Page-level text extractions

——————————

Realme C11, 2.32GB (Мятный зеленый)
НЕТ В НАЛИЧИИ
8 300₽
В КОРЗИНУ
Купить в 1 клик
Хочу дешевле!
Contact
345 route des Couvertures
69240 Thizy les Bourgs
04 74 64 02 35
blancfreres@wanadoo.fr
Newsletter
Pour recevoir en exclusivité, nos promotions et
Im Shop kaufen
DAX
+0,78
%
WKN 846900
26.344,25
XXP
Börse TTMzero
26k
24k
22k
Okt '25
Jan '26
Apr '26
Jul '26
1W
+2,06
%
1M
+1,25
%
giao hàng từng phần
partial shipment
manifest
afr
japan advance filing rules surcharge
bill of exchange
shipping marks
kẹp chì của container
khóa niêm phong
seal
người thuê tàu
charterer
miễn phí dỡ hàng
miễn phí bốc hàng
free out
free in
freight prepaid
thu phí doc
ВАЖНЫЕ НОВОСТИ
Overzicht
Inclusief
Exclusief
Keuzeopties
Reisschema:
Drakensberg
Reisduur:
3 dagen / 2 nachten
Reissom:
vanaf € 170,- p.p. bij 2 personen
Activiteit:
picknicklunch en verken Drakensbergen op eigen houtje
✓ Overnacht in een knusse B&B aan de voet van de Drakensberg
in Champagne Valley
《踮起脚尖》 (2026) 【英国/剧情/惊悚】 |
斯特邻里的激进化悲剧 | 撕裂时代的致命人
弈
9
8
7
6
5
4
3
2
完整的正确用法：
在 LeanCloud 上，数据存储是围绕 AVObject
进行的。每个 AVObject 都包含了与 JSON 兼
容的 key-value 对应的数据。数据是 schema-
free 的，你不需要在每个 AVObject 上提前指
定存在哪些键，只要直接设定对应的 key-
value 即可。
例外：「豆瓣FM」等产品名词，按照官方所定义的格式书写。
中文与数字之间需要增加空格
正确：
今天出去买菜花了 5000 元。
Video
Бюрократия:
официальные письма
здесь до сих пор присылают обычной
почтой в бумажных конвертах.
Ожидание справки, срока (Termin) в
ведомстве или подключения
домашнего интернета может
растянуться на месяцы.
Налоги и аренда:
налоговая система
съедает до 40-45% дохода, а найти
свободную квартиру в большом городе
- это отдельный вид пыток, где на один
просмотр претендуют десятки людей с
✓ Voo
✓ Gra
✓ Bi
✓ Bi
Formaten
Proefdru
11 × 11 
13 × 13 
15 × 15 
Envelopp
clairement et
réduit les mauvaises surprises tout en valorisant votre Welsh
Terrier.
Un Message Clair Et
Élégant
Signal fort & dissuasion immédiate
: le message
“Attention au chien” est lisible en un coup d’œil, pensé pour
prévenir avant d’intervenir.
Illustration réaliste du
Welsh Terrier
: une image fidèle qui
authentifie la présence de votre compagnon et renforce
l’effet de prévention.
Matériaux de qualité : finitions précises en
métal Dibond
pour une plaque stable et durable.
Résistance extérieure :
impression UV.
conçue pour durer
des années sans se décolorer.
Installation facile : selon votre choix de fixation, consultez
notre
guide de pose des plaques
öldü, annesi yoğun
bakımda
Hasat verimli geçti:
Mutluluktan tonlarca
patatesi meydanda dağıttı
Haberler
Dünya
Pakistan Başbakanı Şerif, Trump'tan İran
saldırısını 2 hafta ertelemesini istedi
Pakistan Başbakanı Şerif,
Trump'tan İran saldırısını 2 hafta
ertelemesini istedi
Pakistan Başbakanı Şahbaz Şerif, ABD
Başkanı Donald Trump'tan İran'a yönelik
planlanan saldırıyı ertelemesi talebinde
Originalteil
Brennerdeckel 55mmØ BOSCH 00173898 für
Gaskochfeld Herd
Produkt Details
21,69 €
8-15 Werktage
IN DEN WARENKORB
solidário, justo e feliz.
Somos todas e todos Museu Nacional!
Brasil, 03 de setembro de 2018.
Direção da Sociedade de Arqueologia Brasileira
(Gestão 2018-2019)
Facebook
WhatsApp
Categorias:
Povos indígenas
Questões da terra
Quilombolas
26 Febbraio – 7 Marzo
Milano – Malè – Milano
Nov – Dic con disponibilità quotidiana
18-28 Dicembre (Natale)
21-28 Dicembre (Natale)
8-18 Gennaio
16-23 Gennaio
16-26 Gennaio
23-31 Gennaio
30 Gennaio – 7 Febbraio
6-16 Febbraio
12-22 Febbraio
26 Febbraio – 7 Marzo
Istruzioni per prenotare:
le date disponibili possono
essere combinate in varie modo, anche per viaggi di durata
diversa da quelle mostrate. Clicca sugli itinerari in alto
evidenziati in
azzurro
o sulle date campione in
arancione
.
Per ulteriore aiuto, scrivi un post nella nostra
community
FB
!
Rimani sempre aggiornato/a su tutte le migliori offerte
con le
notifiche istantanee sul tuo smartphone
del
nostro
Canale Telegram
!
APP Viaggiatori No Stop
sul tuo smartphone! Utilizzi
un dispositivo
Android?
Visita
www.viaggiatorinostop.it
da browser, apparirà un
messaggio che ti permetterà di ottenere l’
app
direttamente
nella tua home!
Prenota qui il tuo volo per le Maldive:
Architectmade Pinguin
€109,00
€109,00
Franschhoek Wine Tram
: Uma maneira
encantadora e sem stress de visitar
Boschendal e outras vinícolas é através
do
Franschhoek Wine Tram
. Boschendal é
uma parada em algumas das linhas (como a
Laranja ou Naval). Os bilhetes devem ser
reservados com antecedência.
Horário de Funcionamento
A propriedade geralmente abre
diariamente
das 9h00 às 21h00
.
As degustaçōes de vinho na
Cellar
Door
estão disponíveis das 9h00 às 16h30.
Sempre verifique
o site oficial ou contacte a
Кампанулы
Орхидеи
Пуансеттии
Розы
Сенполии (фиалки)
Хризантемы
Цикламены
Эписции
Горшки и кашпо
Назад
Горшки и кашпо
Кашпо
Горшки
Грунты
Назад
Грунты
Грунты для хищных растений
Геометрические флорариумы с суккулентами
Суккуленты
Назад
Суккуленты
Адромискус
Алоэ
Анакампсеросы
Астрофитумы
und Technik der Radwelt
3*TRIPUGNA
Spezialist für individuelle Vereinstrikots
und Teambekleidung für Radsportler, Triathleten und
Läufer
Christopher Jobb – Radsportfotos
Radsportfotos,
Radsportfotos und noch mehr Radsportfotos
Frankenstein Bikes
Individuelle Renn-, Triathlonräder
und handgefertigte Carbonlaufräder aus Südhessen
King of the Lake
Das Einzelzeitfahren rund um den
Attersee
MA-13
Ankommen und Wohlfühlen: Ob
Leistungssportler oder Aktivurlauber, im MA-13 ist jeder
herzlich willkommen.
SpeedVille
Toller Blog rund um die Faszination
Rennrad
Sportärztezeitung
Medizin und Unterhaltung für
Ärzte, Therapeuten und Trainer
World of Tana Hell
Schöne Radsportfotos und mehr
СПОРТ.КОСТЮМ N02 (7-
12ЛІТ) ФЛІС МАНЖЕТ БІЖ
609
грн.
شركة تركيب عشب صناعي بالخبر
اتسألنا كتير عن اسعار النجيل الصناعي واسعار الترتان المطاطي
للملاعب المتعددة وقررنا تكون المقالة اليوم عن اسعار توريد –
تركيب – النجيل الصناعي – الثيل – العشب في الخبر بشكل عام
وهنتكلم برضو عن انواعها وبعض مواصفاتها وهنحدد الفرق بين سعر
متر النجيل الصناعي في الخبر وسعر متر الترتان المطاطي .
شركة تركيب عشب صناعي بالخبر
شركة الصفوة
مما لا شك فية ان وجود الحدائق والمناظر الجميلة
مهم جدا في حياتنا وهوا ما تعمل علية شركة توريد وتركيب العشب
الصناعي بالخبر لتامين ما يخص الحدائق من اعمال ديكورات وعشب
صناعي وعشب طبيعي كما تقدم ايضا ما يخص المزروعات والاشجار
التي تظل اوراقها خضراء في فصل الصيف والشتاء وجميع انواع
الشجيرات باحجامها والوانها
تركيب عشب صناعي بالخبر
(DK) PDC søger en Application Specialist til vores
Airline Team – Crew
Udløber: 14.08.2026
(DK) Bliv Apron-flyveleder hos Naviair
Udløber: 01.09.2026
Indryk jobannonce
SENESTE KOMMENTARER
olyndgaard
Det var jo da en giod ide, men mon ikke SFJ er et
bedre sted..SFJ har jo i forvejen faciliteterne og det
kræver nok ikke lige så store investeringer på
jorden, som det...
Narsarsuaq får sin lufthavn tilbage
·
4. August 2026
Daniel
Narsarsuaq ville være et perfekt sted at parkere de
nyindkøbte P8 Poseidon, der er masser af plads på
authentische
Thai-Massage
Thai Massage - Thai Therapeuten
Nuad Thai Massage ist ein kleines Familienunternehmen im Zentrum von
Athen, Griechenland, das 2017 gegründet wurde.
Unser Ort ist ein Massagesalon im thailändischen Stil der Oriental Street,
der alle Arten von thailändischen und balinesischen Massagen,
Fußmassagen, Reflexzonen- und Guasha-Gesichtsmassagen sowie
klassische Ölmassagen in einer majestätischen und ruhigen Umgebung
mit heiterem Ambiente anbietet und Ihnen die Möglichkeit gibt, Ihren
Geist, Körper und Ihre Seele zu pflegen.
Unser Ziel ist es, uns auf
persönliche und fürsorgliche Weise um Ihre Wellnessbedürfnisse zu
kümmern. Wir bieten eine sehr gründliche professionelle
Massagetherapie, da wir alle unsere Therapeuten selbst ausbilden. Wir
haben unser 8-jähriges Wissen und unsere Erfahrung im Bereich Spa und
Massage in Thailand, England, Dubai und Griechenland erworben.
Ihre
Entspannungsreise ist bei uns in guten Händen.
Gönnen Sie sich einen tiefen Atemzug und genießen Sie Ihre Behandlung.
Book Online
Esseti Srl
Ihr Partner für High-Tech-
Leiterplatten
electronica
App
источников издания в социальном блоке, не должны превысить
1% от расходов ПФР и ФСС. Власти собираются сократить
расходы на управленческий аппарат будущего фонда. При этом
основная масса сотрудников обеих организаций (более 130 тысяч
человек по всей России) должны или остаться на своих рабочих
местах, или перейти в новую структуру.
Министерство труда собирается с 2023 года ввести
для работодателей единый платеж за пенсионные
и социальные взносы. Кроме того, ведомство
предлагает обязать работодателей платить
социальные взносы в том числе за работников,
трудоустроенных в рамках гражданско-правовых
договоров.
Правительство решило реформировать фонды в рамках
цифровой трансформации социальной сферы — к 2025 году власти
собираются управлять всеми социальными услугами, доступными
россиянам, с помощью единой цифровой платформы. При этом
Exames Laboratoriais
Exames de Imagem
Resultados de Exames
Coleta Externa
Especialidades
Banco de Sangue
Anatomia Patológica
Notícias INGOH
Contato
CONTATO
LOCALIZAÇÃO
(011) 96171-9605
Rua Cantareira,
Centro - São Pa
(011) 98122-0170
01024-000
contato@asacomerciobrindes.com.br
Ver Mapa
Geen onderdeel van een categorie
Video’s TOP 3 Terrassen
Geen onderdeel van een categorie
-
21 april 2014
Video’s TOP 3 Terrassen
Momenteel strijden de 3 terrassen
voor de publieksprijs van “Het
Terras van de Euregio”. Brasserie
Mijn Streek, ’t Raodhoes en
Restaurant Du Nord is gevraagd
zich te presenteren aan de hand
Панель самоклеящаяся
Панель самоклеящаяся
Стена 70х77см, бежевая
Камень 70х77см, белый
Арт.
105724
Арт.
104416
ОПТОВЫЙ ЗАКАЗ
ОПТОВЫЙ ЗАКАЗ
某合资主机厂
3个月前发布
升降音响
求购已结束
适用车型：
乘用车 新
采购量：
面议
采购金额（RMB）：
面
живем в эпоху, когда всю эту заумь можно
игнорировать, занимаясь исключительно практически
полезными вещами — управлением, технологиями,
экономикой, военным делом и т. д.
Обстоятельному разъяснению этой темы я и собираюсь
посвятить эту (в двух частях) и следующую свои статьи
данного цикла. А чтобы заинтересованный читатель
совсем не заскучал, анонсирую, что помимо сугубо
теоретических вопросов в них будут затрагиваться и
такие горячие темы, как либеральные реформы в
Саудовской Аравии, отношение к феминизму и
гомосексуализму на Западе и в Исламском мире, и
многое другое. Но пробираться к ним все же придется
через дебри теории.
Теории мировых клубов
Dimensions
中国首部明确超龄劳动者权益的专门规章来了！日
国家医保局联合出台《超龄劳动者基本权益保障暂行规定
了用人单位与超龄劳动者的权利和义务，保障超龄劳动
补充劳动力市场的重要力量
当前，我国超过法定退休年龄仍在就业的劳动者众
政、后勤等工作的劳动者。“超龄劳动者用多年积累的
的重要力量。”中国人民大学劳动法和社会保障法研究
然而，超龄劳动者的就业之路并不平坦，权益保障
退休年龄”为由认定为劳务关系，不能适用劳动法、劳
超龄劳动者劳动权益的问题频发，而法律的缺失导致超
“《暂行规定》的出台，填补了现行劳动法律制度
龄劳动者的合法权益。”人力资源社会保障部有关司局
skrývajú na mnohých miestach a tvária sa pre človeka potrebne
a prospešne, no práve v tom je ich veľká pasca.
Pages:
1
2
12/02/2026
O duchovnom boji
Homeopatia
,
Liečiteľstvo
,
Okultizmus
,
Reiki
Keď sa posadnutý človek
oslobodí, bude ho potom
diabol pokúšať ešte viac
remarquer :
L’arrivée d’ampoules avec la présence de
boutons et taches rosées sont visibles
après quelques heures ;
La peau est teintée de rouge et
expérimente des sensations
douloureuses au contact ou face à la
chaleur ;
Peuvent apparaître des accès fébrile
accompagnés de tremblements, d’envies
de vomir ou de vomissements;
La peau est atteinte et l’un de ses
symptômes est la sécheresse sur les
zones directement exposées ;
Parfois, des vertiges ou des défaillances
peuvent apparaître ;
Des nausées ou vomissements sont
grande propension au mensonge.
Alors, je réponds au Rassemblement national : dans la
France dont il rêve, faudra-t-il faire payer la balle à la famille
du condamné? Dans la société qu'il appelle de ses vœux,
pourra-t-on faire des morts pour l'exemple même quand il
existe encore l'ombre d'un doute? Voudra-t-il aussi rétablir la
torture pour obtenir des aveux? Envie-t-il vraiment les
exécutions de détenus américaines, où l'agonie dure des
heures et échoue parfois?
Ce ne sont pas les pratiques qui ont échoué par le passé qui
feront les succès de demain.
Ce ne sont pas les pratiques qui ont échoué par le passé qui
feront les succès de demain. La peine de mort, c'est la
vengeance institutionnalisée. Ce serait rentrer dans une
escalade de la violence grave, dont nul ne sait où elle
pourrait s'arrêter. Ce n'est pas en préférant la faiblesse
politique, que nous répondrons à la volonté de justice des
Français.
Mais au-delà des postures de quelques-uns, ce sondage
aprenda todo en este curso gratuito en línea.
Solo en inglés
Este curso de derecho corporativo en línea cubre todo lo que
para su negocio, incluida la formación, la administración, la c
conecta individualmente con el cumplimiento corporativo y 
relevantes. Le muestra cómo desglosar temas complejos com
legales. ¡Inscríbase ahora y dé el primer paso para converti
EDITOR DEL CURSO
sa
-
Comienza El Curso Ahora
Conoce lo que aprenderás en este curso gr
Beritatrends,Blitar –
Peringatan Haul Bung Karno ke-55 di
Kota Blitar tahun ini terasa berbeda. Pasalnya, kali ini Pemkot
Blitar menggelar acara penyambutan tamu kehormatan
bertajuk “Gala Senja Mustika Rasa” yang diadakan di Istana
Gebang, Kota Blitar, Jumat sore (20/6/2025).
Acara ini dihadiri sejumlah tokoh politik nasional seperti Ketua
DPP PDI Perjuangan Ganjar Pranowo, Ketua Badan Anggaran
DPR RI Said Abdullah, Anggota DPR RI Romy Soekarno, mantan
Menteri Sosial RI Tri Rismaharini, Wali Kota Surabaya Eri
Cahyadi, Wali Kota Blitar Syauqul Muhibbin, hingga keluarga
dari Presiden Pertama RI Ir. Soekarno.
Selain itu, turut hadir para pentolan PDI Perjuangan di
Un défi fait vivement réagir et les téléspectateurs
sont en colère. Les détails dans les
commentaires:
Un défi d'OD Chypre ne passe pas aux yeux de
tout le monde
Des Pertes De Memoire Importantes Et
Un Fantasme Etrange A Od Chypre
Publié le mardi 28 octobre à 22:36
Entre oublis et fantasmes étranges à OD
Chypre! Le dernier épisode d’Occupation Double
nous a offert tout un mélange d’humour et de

——————————

WHAT TO PRODUCE
Transcribe each line of the data above, unaltered, from the one where "A propriedade geralmente abre" appears to the one where "Det var jo da" appears, inclusive of both.

WRITTEN ANSWER
A propriedade geralmente abre
diariamente
das 9h00 às 21h00
.
As degustaçōes de vinho na
Cellar
Door
estão disponíveis das 9h00 às 16h30.
Sempre verifique
o site oficial ou contacte a
Кампанулы
Орхидеи
Пуансеттии
Розы
Сенполии (фиалки)
Хризантемы
Цикламены
Эписции
Горшки и кашпо
Назад
Горшки и кашпо
Кашпо
Горшки
Грунты
Назад
Грунты
Грунты для хищных растений
Геометрические флорариумы с суккулентами
Суккуленты
Назад
Суккуленты
Адромискус
Алоэ
Анакампсеросы
Астрофитумы
und Technik der Radwelt
3*TRIPUGNA
Spezialist für individuelle Vereinstrikots
und Teambekleidung für Radsportler, Triathleten und
Läufer
Christopher Jobb – Radsportfotos
Radsportfotos,
Radsportfotos und noch mehr Radsportfotos
Frankenstein Bikes
Individuelle Renn-, Triathlonräder
und handgefertigte Carbonlaufräder aus Südhessen
King of the Lake
Das Einzelzeitfahren rund um den
Attersee
MA-13
Ankommen und Wohlfühlen: Ob
Leistungssportler oder Aktivurlauber, im MA-13 ist jeder
herzlich willkommen.
SpeedVille
Toller Blog rund um die Faszination
Rennrad
Sportärztezeitung
Medizin und Unterhaltung für
Ärzte, Therapeuten und Trainer
World of Tana Hell
Schöne Radsportfotos und mehr
СПОРТ.КОСТЮМ N02 (7-
12ЛІТ) ФЛІС МАНЖЕТ БІЖ
609
грн.
شركة تركيب عشب صناعي بالخبر
اتسألنا كتير عن اسعار النجيل الصناعي واسعار الترتان المطاطي
للملاعب المتعددة وقررنا تكون المقالة اليوم عن اسعار توريد –
تركيب – النجيل الصناعي – الثيل – العشب في الخبر بشكل عام
وهنتكلم برضو عن انواعها وبعض مواصفاتها وهنحدد الفرق بين سعر
متر النجيل الصناعي في الخبر وسعر متر الترتان المطاطي .
شركة تركيب عشب صناعي بالخبر
شركة الصفوة
مما لا شك فية ان وجود الحدائق والمناظر الجميلة
مهم جدا في حياتنا وهوا ما تعمل علية شركة توريد وتركيب العشب
الصناعي بالخبر لتامين ما يخص الحدائق من اعمال ديكورات وعشب
صناعي وعشب طبيعي كما تقدم ايضا ما يخص المزروعات والاشجار
التي تظل اوراقها خضراء في فصل الصيف والشتاء وجميع انواع
الشجيرات باحجامها والوانها
تركيب عشب صناعي بالخبر
(DK) PDC søger en Application Specialist til vores
Airline Team – Crew
Udløber: 14.08.2026
(DK) Bliv Apron-flyveleder hos Naviair
Udløber: 01.09.2026
Indryk jobannonce
SENESTE KOMMENTARER
olyndgaard
Det var jo da en giod ide, men mon ikke SFJ er et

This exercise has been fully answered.